Since taking over as Sanral CEO, Macozoma has held a three-day event with 10 key local investors of its bonds.

In August last year, Futuregrowth Asset Management suspended funding to six state-owned entities, including Sanral.

Futuregrowth has resumed lending to the Industrial Development Corporation, the Development Bank of SA and the Land Bank, but it has maintained its “capital strike” at Eskom, Transnet and Sanral.

“We have had regular engagement with Futuregrowth. We are optimistic that we will be able to address the concerns that they may have. We should be on the right footing for Futuregrowth to be willing to fund us again.”

Macozoma said that a team had been set up at Sanral to make sure that the company was fully exploiting the provisions of the Sanral Act.

The DA has proposed a draft bill that would compel Sanral to obtain the majority approval of provincial legislatures before it can declare a toll road‚ and to identify an alternative route for motorists to use.

Macozoma said that the proposals that the DA were making had been previously suggested by the SA Local Government Association.

Sanral wouldn’t have a problem with some of the provisions, but there were certain elements that the company would object to.

The final approver

“National roads are a national function and the minister of transport is the decision-maker and final approver.

“We would not want a situation where the minister’s powers were eroded and there is a big dependency on provincial legislatures.”

Local communities and lobby groups have concerns about the environmental impact of the Wild Coast toll road on the N2 that Sanral is planning.

“For any of the construction projects that Sanral undertakes, there is an obligation on us to do an environmental impact assessment. We have complied with all the provisions of the act ... I don’t see any problem from where I sit.”

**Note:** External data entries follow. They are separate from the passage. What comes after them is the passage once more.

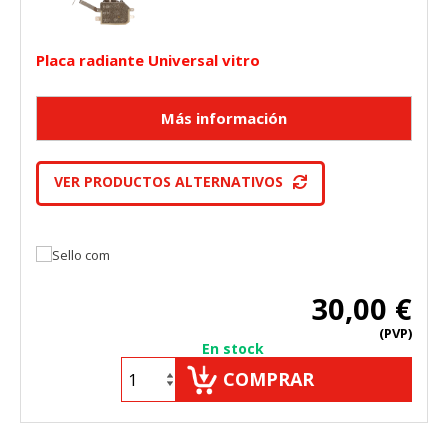
Placa radiante Universal vitro
VER PRODUCTOS ALTERNATIVOS
30,00 €
(PVP)
En stock
COMPRAR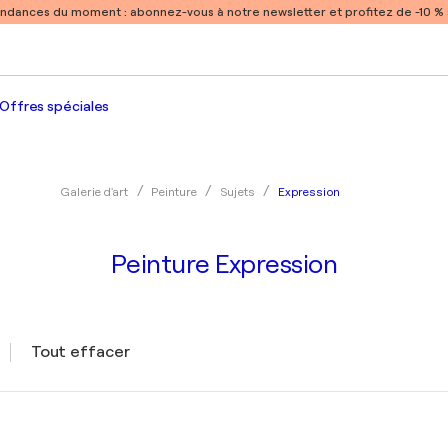
endances du moment :
abonnez-vous à notre newsletter et profitez de -10 
Offres spéciales
Expression
Galerie d'art
Peinture
Sujets
Peinture Expression
Tout effacer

Sanral has had numerous initiatives over the years to achieve transformation so as to open up opportunities for emerging contractors to partake in the company’s projects, Macozoma said.

“We have also initiated processes to bring in emerging consultants to play in this game. We will be developing a fresh transformation policy for the company, which will be supported by very specific subsector strategies.”